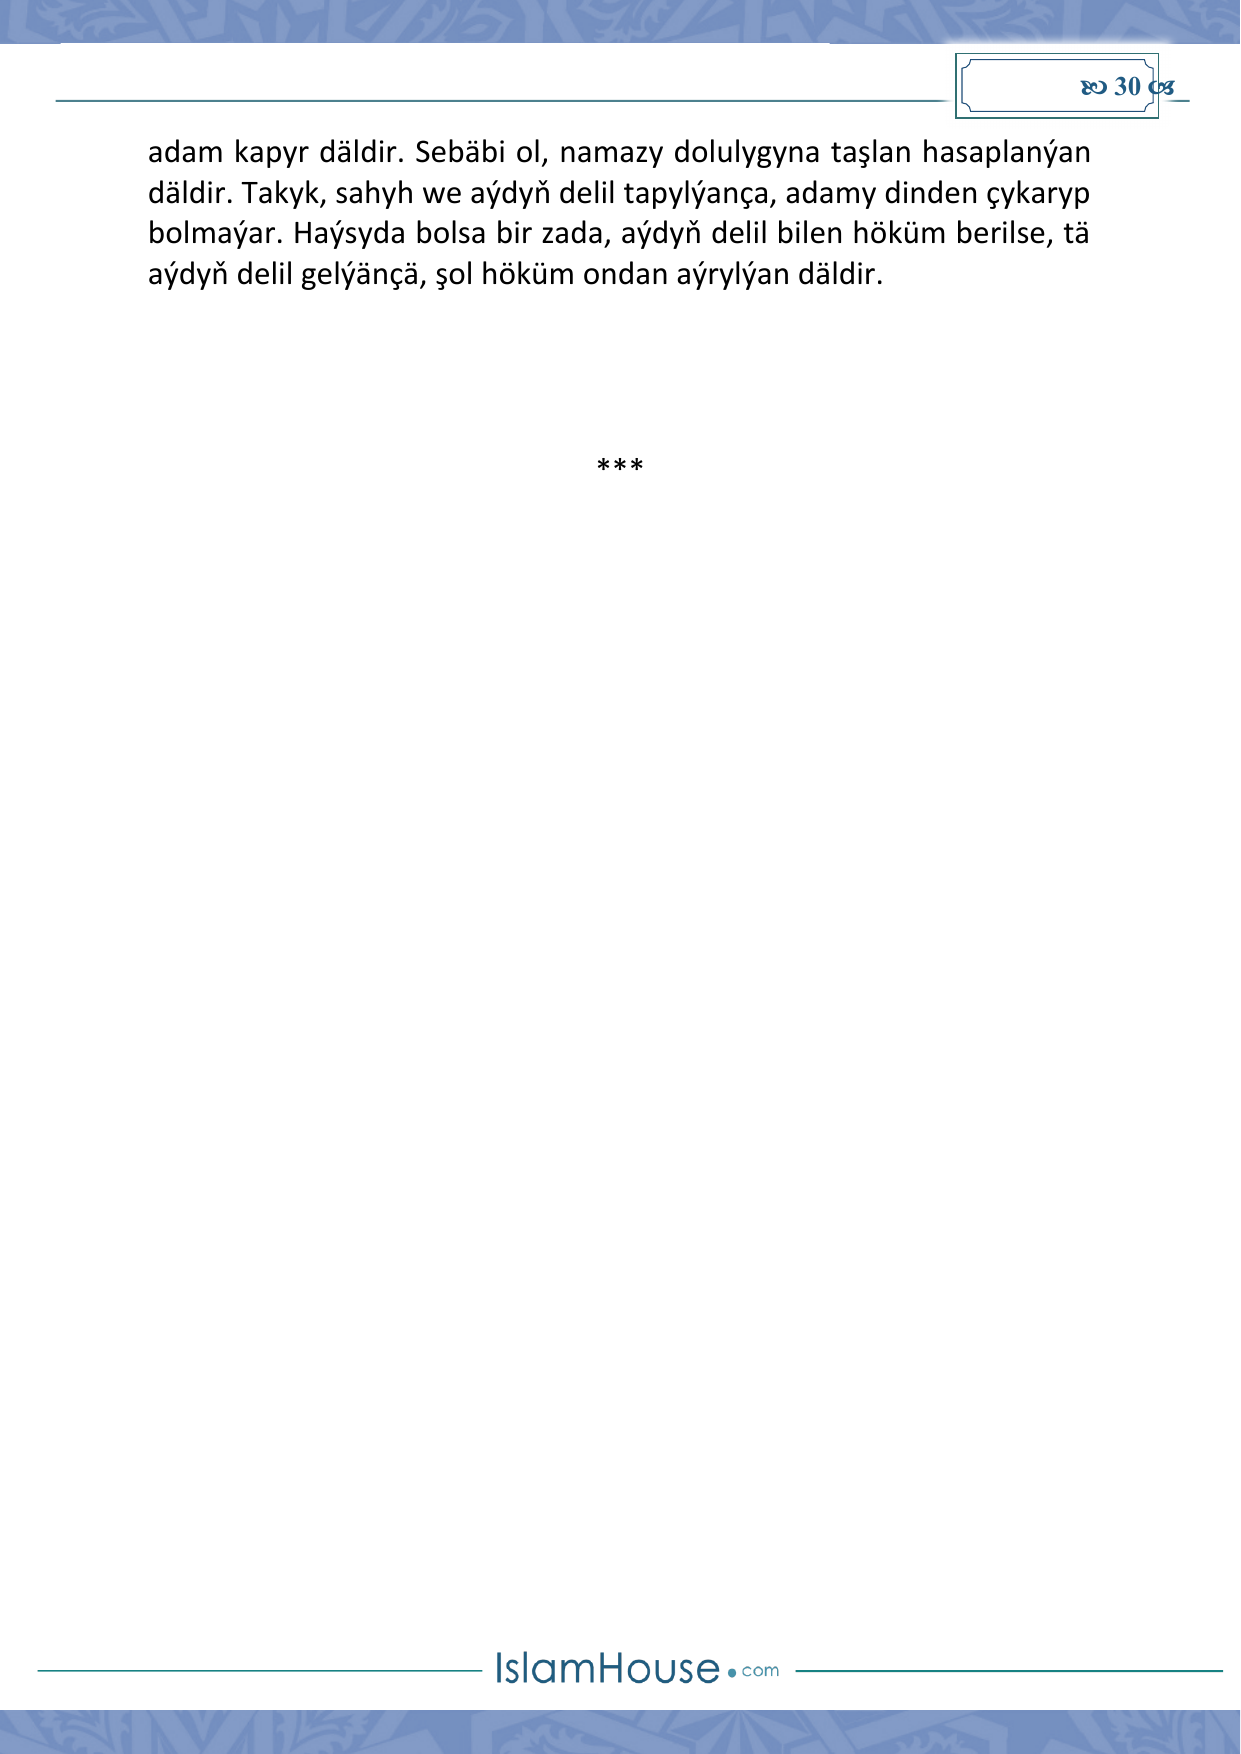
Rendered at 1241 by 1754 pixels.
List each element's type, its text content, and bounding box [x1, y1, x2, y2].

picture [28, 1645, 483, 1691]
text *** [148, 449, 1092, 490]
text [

--------------------

- What is expected:
An answer that restates all the entries exactly and drops the images is what is needed.

- Answer to the problem:
Rendered at 1241 by 1754 pixels.
List each element's type, its text content, and bounding box [x1, y1, x2, y2].

picture [28, 1645, 483, 1691]
text *** [148, 449, 1092, 490]
text [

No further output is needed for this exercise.